In reality the existing abatement system will result in cuts to temporary additional support and the accommodation supplement for many, they get more base benefits, but it will in too many cases be clawed back from other benefit components, thus leaving the affected no better off.

http://www.radionz.co.nz/national/programmes/checkpoint/audio/201755318/not-much-for-poor-in-budget-family-centre-boss

http://www.radionz.co.nz/national/programmes/checkpoint/audio/201755317/bill-english-explains-benefict-increase-of-25-dollars-a-week

So sole parents will have to look for part time work once the youngest child is 3 years old, and that means they will be moved to the lower Jobseeker benefit and no longer get sole parent support, and then no longer get the increased base benefit for that. Also will they have to work at least 20 hours a week, so they are likely to get less top up from WINZ once in that category, if at all.

What seems a top up of a benefit will only really leave few better off, and most no better off. It is just another English con job by our Finance Minister and this government.
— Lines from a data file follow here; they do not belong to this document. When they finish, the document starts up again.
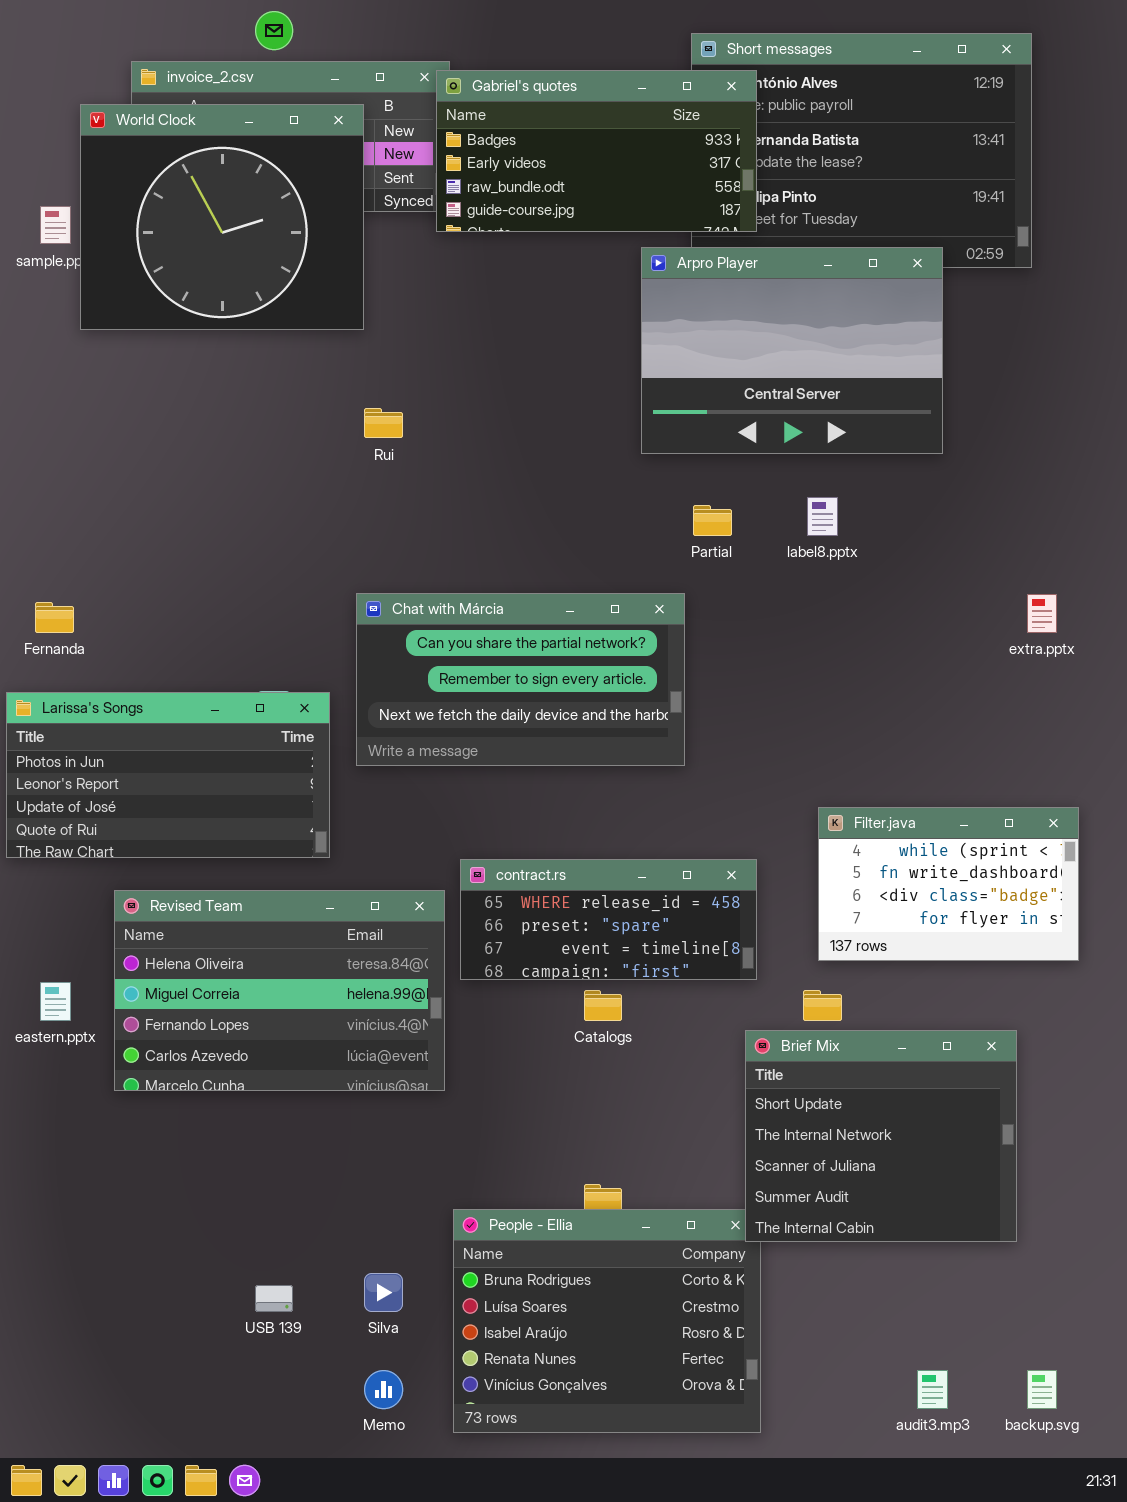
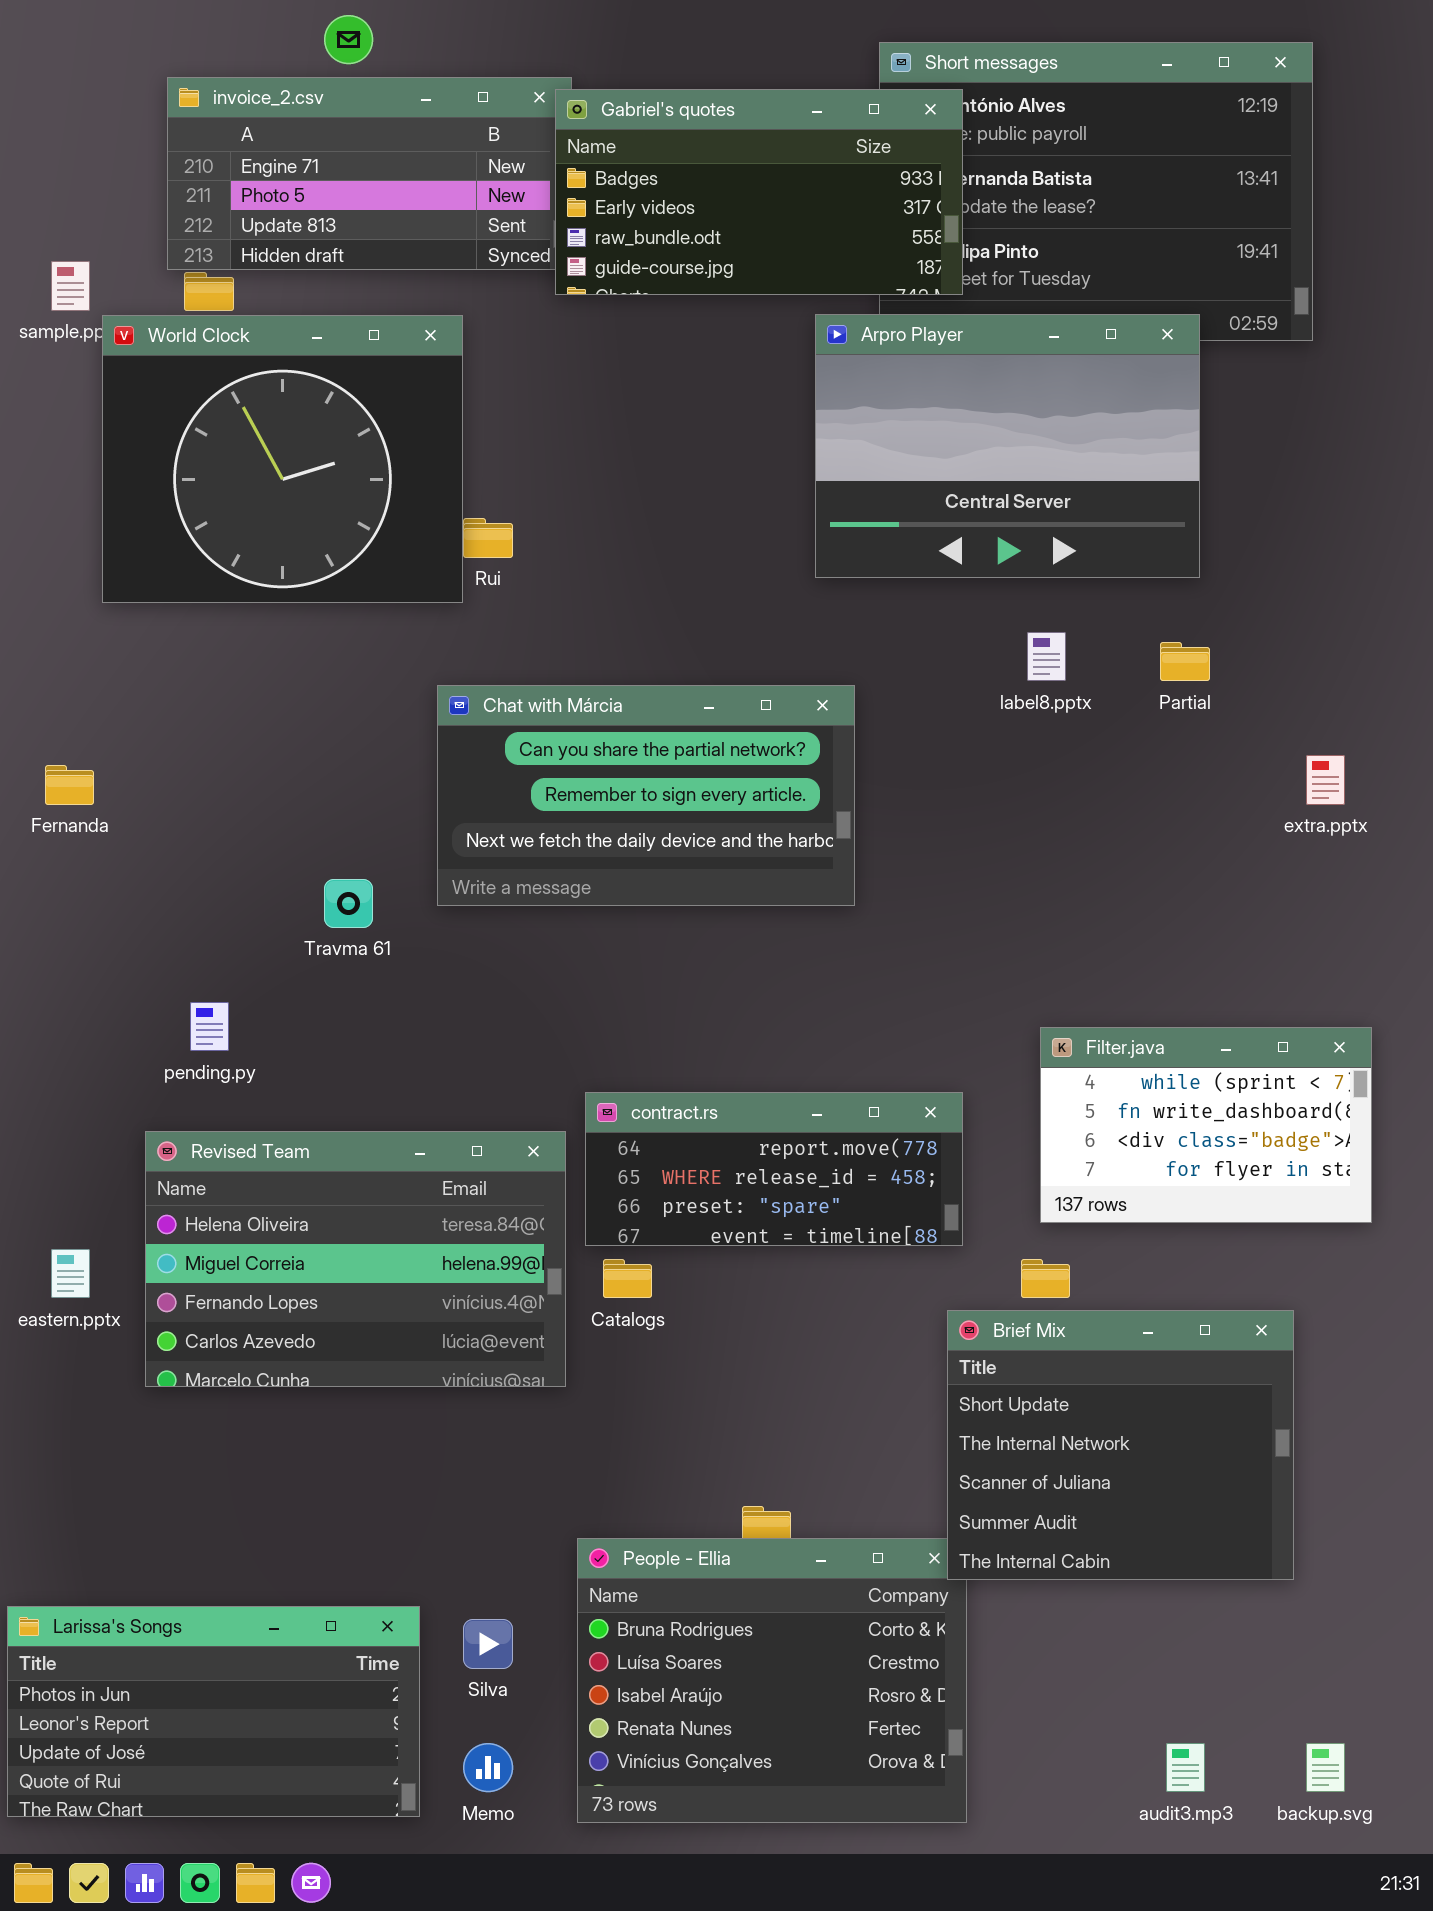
World Clock: [80,104,364,330] -> [102,315,463,603], moved
Partial: [693,505,732,536] -> [1160,642,1210,681], moved
Chat with Márcia: [356,593,685,766] -> [437,685,855,906], moved
Larissa's Songs: [6,692,330,858] -> [7,1606,420,1817], moved
contract.rs: [460,859,757,980] -> [585,1092,963,1246], scrolled up 1 row
Catalogs: [584,990,622,1021] -> [603,1259,652,1298], moved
And in other areas they move even sick and disabled into work, by putting some forms of expectations and pressures on them, they have even started putting pressures on people’s doctors, to not sign them off as unable to work, despite of sickness, injury and disability:

http://accforum.org/forums/index.php?/topic/16092-work-ability-assessments-done-for-work-and-income-%E2%80%93-partly-following-acc%E2%80%99s-approach-a-revealing-fact-study/

http://nzsocialjusticeblog2013.wordpress.com/2013/12/28/designated-doctors-used-by-work-and-income-some-also-used-by-acc-the-truth-about-them/

Yet work in not always “good for health”, despite of supposed “evidence” WINZ now rely on:

http://nzsocialjusticeblog2013.wordpress.com/2014/10/05/work-has-fewer-health-benefits-than-mansel-aylward-and-other-experts-claim-it-can-cause-serious-harm/

And discretely MSD has made it harder for beneficiaries making appeals against WINZ decisions on health grounds, or grounds relating to work capability, to get a fair hearing at Medical Appeals Boards:

https://nzsocialjusticeblog2013.wordpress.com/2015/03/17/the-medical-appeal-board-how-msd-and-winz-have-secretely-changed-the-process-disadvantaging-beneficiaries/

Some new OIA info raises serious questions about the success of their use of contractors to get sick and disabled, same as sole parents, into work:

https://nzsocialjusticeblog2013.wordpress.com/2015/04/10/mental-health-and-sole-parent-employment-services-msd-withholds-o-i-a-information-that-may-prove-their-trials-a-failure/

I call this step by the government much BS and propaganda, it is not what it seems, dear folks.